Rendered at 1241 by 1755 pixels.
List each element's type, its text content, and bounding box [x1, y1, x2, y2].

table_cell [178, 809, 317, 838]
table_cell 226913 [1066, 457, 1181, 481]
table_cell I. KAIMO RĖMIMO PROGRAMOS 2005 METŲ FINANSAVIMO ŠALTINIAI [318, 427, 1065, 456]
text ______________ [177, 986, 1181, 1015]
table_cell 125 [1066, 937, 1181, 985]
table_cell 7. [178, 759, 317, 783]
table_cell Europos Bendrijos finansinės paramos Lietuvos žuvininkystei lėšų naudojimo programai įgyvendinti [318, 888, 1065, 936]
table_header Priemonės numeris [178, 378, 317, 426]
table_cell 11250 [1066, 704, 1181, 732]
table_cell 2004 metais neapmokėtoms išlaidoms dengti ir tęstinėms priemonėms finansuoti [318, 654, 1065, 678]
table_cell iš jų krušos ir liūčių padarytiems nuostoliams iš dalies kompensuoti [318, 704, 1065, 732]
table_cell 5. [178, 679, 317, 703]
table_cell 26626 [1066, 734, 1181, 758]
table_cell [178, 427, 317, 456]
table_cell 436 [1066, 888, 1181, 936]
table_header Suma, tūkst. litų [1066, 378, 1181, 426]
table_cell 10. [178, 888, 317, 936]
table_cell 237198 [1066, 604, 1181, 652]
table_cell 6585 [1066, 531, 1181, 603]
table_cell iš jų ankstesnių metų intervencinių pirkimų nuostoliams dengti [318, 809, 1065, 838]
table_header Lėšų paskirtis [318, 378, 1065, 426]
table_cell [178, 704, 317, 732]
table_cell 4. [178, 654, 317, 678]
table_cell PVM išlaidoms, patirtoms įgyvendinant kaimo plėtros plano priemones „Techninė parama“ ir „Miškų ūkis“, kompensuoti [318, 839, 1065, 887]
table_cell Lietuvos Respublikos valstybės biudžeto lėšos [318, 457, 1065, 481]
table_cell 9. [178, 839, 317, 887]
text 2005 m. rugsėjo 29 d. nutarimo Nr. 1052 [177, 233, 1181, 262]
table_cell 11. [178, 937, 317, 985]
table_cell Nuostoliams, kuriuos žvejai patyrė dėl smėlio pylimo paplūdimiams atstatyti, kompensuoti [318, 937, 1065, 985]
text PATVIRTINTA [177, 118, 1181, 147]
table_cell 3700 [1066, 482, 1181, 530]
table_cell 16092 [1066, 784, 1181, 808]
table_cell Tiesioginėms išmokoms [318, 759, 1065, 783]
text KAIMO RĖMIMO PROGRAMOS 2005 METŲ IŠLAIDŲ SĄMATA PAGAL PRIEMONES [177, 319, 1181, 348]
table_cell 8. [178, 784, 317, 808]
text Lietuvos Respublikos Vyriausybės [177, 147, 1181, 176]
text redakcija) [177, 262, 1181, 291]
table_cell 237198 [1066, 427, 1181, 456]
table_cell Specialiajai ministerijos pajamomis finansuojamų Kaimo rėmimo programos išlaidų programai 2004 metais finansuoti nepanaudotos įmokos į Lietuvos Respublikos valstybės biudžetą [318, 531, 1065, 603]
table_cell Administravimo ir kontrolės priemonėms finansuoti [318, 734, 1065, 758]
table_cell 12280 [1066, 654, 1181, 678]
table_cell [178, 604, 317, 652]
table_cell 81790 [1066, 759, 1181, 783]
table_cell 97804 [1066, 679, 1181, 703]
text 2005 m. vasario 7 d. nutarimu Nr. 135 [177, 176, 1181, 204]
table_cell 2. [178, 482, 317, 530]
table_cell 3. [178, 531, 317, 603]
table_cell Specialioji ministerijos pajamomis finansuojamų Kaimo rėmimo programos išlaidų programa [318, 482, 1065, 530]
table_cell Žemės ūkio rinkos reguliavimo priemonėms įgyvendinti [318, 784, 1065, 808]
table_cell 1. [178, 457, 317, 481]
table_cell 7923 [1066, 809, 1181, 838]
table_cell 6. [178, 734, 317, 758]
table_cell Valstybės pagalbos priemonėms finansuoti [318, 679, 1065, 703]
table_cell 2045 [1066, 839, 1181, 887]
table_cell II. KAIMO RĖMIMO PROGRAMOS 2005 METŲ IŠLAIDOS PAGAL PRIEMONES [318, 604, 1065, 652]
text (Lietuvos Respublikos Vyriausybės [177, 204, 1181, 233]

▸ **Exercise directions**: Copy out every line of the data above that contains the word "įgyvendinti".

▸ **Response to the task**:
table_cell Europos Bendrijos finansinės paramos Lietuvos žuvininkystei lėšų naudojimo programai įgyvendinti [318, 888, 1065, 936]
table_cell Žemės ūkio rinkos reguliavimo priemonėms įgyvendinti [318, 784, 1065, 808]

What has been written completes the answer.